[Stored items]
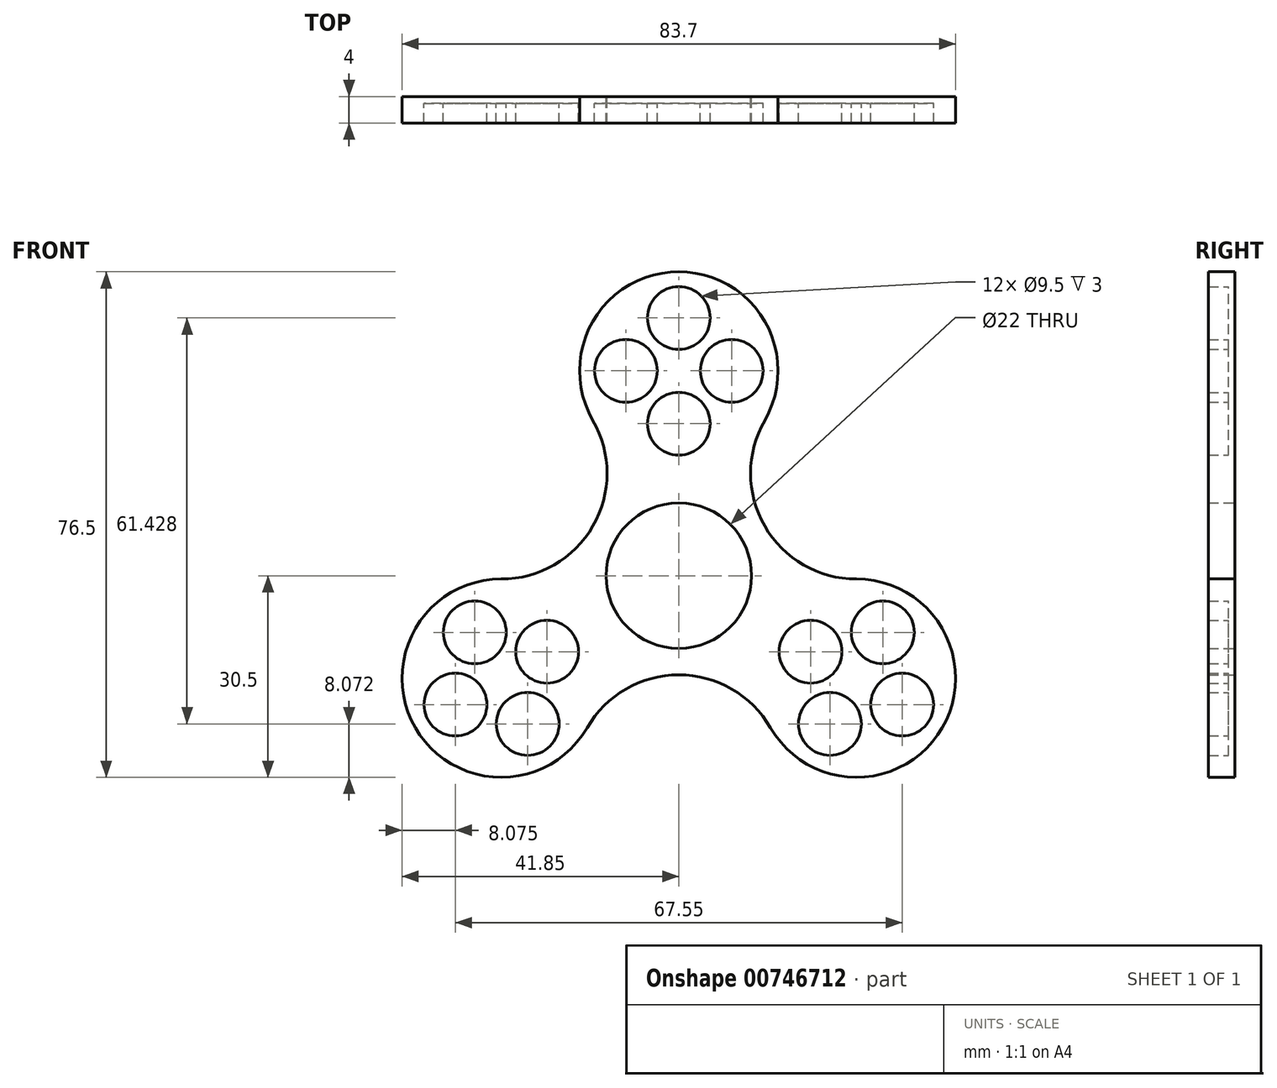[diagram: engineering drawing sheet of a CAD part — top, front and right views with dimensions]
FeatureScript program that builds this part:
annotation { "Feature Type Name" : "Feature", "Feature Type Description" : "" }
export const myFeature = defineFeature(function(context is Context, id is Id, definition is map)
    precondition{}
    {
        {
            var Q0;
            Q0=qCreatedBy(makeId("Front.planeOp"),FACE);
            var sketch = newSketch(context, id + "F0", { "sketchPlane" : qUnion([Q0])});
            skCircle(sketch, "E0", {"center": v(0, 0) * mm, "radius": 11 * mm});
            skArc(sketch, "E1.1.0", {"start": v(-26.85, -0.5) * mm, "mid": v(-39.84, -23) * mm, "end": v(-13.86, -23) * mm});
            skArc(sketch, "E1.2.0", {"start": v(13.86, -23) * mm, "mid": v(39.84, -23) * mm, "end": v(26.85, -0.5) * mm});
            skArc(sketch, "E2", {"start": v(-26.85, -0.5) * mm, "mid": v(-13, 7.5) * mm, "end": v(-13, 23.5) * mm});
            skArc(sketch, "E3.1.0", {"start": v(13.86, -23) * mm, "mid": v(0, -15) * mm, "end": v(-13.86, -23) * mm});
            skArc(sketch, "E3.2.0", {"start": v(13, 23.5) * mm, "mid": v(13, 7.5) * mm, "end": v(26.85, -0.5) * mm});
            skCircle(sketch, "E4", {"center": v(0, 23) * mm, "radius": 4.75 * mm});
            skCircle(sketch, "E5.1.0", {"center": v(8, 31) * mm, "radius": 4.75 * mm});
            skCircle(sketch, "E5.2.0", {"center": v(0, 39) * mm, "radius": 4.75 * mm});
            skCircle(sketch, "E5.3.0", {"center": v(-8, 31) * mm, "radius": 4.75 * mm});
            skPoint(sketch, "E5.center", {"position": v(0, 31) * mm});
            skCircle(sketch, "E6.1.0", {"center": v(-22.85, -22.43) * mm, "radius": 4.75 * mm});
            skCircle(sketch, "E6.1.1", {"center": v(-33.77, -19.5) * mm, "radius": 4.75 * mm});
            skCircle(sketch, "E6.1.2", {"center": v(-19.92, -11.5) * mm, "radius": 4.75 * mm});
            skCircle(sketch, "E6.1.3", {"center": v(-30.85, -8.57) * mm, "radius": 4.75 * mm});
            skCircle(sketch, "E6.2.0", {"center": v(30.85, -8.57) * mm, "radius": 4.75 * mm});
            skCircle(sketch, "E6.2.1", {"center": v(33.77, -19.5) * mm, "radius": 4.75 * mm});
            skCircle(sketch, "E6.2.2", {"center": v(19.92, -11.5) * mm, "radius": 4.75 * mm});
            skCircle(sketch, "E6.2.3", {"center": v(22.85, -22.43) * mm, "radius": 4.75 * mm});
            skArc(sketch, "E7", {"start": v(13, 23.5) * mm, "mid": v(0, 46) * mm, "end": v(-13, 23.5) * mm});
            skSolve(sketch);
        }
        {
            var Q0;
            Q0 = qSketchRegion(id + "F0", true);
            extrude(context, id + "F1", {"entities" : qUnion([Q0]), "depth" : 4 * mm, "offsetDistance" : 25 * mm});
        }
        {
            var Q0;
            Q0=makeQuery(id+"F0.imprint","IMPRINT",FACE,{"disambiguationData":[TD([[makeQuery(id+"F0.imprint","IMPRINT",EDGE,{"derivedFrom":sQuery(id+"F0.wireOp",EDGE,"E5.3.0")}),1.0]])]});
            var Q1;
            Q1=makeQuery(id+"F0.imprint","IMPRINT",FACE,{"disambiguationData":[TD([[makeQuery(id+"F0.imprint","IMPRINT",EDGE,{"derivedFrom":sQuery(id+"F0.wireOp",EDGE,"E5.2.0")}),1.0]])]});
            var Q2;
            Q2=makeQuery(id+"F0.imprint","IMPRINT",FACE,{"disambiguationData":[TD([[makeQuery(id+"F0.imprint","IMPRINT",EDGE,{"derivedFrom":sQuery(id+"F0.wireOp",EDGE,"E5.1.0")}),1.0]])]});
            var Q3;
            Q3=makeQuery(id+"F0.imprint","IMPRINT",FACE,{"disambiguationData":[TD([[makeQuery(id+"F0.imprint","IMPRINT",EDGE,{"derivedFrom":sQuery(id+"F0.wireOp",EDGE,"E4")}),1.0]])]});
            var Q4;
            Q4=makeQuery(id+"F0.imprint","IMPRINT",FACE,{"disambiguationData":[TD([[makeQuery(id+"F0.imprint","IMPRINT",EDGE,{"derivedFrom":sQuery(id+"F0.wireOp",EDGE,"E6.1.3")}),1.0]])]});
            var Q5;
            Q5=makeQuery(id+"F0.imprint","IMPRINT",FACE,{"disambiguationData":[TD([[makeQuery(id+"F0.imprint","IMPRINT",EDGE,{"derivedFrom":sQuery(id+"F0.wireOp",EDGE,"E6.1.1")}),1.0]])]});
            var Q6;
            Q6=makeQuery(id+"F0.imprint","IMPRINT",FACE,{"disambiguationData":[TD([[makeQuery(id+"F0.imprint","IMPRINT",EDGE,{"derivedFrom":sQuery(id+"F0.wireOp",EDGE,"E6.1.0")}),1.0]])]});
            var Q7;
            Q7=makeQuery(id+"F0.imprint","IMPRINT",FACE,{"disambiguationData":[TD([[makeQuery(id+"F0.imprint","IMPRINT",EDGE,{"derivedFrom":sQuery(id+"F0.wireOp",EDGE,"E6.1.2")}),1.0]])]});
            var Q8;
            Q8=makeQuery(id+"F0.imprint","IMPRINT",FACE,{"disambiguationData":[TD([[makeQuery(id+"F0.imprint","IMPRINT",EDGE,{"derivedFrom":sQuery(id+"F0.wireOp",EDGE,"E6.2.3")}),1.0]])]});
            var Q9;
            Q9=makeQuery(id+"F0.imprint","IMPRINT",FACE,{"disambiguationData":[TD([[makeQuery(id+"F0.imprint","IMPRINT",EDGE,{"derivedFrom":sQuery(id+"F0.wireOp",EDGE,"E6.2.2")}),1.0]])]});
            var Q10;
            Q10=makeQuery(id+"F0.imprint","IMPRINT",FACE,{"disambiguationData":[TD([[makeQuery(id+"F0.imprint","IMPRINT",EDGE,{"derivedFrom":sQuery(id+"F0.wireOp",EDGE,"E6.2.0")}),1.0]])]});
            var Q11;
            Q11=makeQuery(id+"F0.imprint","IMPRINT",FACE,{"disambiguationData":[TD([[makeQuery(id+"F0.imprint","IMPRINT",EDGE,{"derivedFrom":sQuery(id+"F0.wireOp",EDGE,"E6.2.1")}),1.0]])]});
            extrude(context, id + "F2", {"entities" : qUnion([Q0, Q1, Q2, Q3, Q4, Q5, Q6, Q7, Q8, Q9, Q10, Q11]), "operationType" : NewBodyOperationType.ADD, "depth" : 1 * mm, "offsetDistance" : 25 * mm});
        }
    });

• EXERCISE PROMPT:
Copy out all of the material above word for word, but leave the pictures out.

• WRITTEN REPLY:
[diagram: engineering drawing sheet of a CAD part — top, front and right views with dimensions]
FeatureScript program that builds this part:
annotation { "Feature Type Name" : "Feature", "Feature Type Description" : "" }
export const myFeature = defineFeature(function(context is Context, id is Id, definition is map)
    precondition{}
    {
        {
            var Q0;
            Q0=qCreatedBy(makeId("Front.planeOp"),FACE);
            var sketch = newSketch(context, id + "F0", { "sketchPlane" : qUnion([Q0])});
            skCircle(sketch, "E0", {"center": v(0, 0) * mm, "radius": 11 * mm});
            skArc(sketch, "E1.1.0", {"start": v(-26.85, -0.5) * mm, "mid": v(-39.84, -23) * mm, "end": v(-13.86, -23) * mm});
            skArc(sketch, "E1.2.0", {"start": v(13.86, -23) * mm, "mid": v(39.84, -23) * mm, "end": v(26.85, -0.5) * mm});
            skArc(sketch, "E2", {"start": v(-26.85, -0.5) * mm, "mid": v(-13, 7.5) * mm, "end": v(-13, 23.5) * mm});
            skArc(sketch, "E3.1.0", {"start": v(13.86, -23) * mm, "mid": v(0, -15) * mm, "end": v(-13.86, -23) * mm});
            skArc(sketch, "E3.2.0", {"start": v(13, 23.5) * mm, "mid": v(13, 7.5) * mm, "end": v(26.85, -0.5) * mm});
            skCircle(sketch, "E4", {"center": v(0, 23) * mm, "radius": 4.75 * mm});
            skCircle(sketch, "E5.1.0", {"center": v(8, 31) * mm, "radius": 4.75 * mm});
            skCircle(sketch, "E5.2.0", {"center": v(0, 39) * mm, "radius": 4.75 * mm});
            skCircle(sketch, "E5.3.0", {"center": v(-8, 31) * mm, "radius": 4.75 * mm});
            skPoint(sketch, "E5.center", {"position": v(0, 31) * mm});
            skCircle(sketch, "E6.1.0", {"center": v(-22.85, -22.43) * mm, "radius": 4.75 * mm});
            skCircle(sketch, "E6.1.1", {"center": v(-33.77, -19.5) * mm, "radius": 4.75 * mm});
            skCircle(sketch, "E6.1.2", {"center": v(-19.92, -11.5) * mm, "radius": 4.75 * mm});
            skCircle(sketch, "E6.1.3", {"center": v(-30.85, -8.57) * mm, "radius": 4.75 * mm});
            skCircle(sketch, "E6.2.0", {"center": v(30.85, -8.57) * mm, "radius": 4.75 * mm});
            skCircle(sketch, "E6.2.1", {"center": v(33.77, -19.5) * mm, "radius": 4.75 * mm});
            skCircle(sketch, "E6.2.2", {"center": v(19.92, -11.5) * mm, "radius": 4.75 * mm});
            skCircle(sketch, "E6.2.3", {"center": v(22.85, -22.43) * mm, "radius": 4.75 * mm});
            skArc(sketch, "E7", {"start": v(13, 23.5) * mm, "mid": v(0, 46) * mm, "end": v(-13, 23.5) * mm});
            skSolve(sketch);
        }
        {
            var Q0;
            Q0 = qSketchRegion(id + "F0", true);
            extrude(context, id + "F1", {"entities" : qUnion([Q0]), "depth" : 4 * mm, "offsetDistance" : 25 * mm});
        }
        {
            var Q0;
            Q0=makeQuery(id+"F0.imprint","IMPRINT",FACE,{"disambiguationData":[TD([[makeQuery(id+"F0.imprint","IMPRINT",EDGE,{"derivedFrom":sQuery(id+"F0.wireOp",EDGE,"E5.3.0")}),1.0]])]});
            var Q1;
            Q1=makeQuery(id+"F0.imprint","IMPRINT",FACE,{"disambiguationData":[TD([[makeQuery(id+"F0.imprint","IMPRINT",EDGE,{"derivedFrom":sQuery(id+"F0.wireOp",EDGE,"E5.2.0")}),1.0]])]});
            var Q2;
            Q2=makeQuery(id+"F0.imprint","IMPRINT",FACE,{"disambiguationData":[TD([[makeQuery(id+"F0.imprint","IMPRINT",EDGE,{"derivedFrom":sQuery(id+"F0.wireOp",EDGE,"E5.1.0")}),1.0]])]});
            var Q3;
            Q3=makeQuery(id+"F0.imprint","IMPRINT",FACE,{"disambiguationData":[TD([[makeQuery(id+"F0.imprint","IMPRINT",EDGE,{"derivedFrom":sQuery(id+"F0.wireOp",EDGE,"E4")}),1.0]])]});
            var Q4;
            Q4=makeQuery(id+"F0.imprint","IMPRINT",FACE,{"disambiguationData":[TD([[makeQuery(id+"F0.imprint","IMPRINT",EDGE,{"derivedFrom":sQuery(id+"F0.wireOp",EDGE,"E6.1.3")}),1.0]])]});
            var Q5;
            Q5=makeQuery(id+"F0.imprint","IMPRINT",FACE,{"disambiguationData":[TD([[makeQuery(id+"F0.imprint","IMPRINT",EDGE,{"derivedFrom":sQuery(id+"F0.wireOp",EDGE,"E6.1.1")}),1.0]])]});
            var Q6;
            Q6=makeQuery(id+"F0.imprint","IMPRINT",FACE,{"disambiguationData":[TD([[makeQuery(id+"F0.imprint","IMPRINT",EDGE,{"derivedFrom":sQuery(id+"F0.wireOp",EDGE,"E6.1.0")}),1.0]])]});
            var Q7;
            Q7=makeQuery(id+"F0.imprint","IMPRINT",FACE,{"disambiguationData":[TD([[makeQuery(id+"F0.imprint","IMPRINT",EDGE,{"derivedFrom":sQuery(id+"F0.wireOp",EDGE,"E6.1.2")}),1.0]])]});
            var Q8;
            Q8=makeQuery(id+"F0.imprint","IMPRINT",FACE,{"disambiguationData":[TD([[makeQuery(id+"F0.imprint","IMPRINT",EDGE,{"derivedFrom":sQuery(id+"F0.wireOp",EDGE,"E6.2.3")}),1.0]])]});
            var Q9;
            Q9=makeQuery(id+"F0.imprint","IMPRINT",FACE,{"disambiguationData":[TD([[makeQuery(id+"F0.imprint","IMPRINT",EDGE,{"derivedFrom":sQuery(id+"F0.wireOp",EDGE,"E6.2.2")}),1.0]])]});
            var Q10;
            Q10=makeQuery(id+"F0.imprint","IMPRINT",FACE,{"disambiguationData":[TD([[makeQuery(id+"F0.imprint","IMPRINT",EDGE,{"derivedFrom":sQuery(id+"F0.wireOp",EDGE,"E6.2.0")}),1.0]])]});
            var Q11;
            Q11=makeQuery(id+"F0.imprint","IMPRINT",FACE,{"disambiguationData":[TD([[makeQuery(id+"F0.imprint","IMPRINT",EDGE,{"derivedFrom":sQuery(id+"F0.wireOp",EDGE,"E6.2.1")}),1.0]])]});
            extrude(context, id + "F2", {"entities" : qUnion([Q0, Q1, Q2, Q3, Q4, Q5, Q6, Q7, Q8, Q9, Q10, Q11]), "operationType" : NewBodyOperationType.ADD, "depth" : 1 * mm, "offsetDistance" : 25 * mm});
        }
    });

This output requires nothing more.